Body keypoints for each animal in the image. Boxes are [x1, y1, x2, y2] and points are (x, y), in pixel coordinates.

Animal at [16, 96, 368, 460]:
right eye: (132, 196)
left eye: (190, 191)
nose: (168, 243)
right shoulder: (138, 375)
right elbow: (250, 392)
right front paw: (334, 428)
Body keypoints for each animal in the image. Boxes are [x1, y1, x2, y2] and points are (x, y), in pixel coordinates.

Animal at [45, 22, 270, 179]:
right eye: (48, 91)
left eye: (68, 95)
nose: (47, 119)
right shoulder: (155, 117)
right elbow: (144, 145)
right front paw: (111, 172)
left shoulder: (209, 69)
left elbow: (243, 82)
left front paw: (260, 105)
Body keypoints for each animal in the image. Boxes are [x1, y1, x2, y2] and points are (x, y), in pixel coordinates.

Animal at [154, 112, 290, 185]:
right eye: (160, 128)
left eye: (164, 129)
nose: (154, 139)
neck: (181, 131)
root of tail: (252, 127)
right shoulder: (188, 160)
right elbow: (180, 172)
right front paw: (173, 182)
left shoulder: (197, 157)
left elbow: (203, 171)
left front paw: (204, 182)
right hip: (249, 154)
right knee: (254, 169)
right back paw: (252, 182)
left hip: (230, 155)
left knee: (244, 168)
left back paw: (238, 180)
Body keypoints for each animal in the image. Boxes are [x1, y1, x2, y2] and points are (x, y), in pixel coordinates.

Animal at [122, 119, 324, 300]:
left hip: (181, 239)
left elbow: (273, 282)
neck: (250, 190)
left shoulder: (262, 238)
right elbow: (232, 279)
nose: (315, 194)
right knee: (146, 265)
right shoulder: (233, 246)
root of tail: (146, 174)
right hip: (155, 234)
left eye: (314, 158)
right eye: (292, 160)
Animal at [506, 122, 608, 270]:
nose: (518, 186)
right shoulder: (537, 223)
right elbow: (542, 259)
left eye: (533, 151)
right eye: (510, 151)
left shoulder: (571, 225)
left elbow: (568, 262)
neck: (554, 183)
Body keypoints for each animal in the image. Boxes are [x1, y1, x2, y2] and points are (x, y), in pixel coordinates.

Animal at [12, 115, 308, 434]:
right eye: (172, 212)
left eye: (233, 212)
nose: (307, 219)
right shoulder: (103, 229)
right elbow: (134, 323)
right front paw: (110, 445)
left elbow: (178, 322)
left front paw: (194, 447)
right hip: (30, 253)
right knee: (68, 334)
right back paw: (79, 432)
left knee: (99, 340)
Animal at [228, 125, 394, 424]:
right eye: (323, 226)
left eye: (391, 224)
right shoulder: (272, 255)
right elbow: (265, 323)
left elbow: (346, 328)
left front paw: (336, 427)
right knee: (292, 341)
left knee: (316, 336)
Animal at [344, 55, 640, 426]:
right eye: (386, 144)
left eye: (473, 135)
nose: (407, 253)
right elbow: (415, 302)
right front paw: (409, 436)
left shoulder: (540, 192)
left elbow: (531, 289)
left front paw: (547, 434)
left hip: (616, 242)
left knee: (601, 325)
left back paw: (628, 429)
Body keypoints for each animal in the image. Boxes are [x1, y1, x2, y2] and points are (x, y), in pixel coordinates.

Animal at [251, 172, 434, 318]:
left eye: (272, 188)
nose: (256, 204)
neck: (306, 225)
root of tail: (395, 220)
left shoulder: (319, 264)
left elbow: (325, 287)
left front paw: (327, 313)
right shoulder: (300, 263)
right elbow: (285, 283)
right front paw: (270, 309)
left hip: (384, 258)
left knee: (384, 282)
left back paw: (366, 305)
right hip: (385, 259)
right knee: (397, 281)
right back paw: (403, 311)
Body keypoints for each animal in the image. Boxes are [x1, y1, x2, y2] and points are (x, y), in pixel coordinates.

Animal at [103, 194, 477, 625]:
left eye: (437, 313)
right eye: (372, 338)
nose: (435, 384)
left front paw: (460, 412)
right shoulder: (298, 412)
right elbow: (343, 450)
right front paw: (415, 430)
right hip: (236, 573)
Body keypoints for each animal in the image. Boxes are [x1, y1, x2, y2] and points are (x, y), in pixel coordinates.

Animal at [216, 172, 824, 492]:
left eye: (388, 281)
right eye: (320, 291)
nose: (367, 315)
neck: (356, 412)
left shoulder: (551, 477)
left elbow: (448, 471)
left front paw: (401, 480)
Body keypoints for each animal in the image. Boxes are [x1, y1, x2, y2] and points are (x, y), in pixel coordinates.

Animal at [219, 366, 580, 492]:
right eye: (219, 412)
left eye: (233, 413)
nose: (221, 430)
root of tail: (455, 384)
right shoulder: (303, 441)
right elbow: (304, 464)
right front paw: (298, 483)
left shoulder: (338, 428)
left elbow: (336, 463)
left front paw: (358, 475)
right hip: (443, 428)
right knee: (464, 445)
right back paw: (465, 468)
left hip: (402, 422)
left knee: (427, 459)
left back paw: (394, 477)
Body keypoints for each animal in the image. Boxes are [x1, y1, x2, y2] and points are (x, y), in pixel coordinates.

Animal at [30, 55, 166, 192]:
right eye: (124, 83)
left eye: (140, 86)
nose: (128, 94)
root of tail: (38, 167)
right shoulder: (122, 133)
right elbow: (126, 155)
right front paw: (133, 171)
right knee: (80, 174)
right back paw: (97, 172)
_ _ _ _ _
#### [PROBLEM REQUIREMENTS]
Copy out, from the material above, each line in which the string "back" is found.

#### [SOLUTION FOR THIS TASK]
right back paw: (252, 182)
left back paw: (238, 180)
right back paw: (79, 432)
left back paw: (628, 429)
left back paw: (366, 305)
right back paw: (403, 311)
right back paw: (465, 468)
left back paw: (394, 477)
right back paw: (97, 172)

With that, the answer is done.